━━━ DATA

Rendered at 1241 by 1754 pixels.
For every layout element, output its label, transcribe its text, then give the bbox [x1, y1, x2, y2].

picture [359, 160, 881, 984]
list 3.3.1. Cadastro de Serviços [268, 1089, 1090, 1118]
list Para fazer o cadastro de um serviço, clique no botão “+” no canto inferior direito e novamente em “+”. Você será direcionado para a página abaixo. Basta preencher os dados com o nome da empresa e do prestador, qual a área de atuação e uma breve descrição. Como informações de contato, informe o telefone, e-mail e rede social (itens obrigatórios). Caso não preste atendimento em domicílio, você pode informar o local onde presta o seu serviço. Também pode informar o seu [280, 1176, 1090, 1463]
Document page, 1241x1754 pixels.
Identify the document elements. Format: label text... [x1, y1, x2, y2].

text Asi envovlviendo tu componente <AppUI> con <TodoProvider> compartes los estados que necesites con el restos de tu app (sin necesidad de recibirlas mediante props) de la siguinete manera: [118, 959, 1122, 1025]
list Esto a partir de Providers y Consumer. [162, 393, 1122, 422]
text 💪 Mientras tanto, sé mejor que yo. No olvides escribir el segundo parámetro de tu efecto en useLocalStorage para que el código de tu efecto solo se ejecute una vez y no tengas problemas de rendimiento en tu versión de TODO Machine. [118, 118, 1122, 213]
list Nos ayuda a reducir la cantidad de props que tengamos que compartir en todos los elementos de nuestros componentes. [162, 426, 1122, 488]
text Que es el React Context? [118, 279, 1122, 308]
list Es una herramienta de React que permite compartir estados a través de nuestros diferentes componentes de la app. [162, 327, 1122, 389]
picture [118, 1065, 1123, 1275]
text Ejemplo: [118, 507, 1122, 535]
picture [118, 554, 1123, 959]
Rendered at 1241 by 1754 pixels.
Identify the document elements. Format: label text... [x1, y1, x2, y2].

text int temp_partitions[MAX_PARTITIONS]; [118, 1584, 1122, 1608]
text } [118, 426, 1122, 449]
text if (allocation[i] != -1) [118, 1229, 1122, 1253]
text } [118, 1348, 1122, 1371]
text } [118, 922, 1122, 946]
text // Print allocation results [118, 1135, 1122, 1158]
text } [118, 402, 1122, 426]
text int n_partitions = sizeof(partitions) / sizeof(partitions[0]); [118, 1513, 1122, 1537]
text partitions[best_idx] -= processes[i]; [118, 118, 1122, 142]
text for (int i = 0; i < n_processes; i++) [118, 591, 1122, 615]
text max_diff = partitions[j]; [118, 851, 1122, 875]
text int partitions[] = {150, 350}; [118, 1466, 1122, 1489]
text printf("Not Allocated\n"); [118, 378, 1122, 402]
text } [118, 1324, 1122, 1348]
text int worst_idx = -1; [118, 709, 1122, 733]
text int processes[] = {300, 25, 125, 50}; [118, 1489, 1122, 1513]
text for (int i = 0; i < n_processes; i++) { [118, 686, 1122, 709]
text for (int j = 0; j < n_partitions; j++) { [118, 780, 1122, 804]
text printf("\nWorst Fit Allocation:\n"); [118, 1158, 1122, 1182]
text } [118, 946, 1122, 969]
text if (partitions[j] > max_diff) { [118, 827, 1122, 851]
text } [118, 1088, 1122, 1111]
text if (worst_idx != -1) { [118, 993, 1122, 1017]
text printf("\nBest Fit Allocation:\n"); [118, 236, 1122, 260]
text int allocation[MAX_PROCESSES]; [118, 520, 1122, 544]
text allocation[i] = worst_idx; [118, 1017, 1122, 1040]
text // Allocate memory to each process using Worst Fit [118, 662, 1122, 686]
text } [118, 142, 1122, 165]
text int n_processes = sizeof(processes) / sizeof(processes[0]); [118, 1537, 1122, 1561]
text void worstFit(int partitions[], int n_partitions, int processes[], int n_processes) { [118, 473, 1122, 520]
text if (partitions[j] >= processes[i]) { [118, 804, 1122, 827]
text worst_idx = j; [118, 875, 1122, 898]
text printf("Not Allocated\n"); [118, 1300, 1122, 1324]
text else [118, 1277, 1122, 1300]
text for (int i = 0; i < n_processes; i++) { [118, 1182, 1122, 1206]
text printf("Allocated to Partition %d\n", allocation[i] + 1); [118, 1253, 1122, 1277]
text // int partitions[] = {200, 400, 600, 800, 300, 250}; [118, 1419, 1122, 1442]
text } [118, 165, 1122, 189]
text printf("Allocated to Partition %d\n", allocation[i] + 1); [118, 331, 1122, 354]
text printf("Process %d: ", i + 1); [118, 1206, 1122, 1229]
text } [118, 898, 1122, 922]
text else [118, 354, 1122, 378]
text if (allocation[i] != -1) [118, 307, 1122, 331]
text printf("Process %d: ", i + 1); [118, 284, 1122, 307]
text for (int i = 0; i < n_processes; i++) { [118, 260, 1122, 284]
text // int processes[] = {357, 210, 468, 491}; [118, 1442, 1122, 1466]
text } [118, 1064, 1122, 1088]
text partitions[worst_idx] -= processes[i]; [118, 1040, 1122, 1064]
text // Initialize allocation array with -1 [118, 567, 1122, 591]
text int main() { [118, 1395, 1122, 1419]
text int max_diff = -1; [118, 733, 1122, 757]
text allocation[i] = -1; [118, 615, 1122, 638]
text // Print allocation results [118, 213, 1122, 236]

━━━━━━

→ EXERCISE TASK
Convert the items, from the first line through the line that contains "For every layout", into a JSON list of strings with one string per line and any blank lines left out.

→ WORKED ANSWER
[
  "Rendered at 1241 by 1754 pixels.",
  "For every layout element, output its label, transcribe its text, then give the bbox [x1, y1, x2, y2]."
]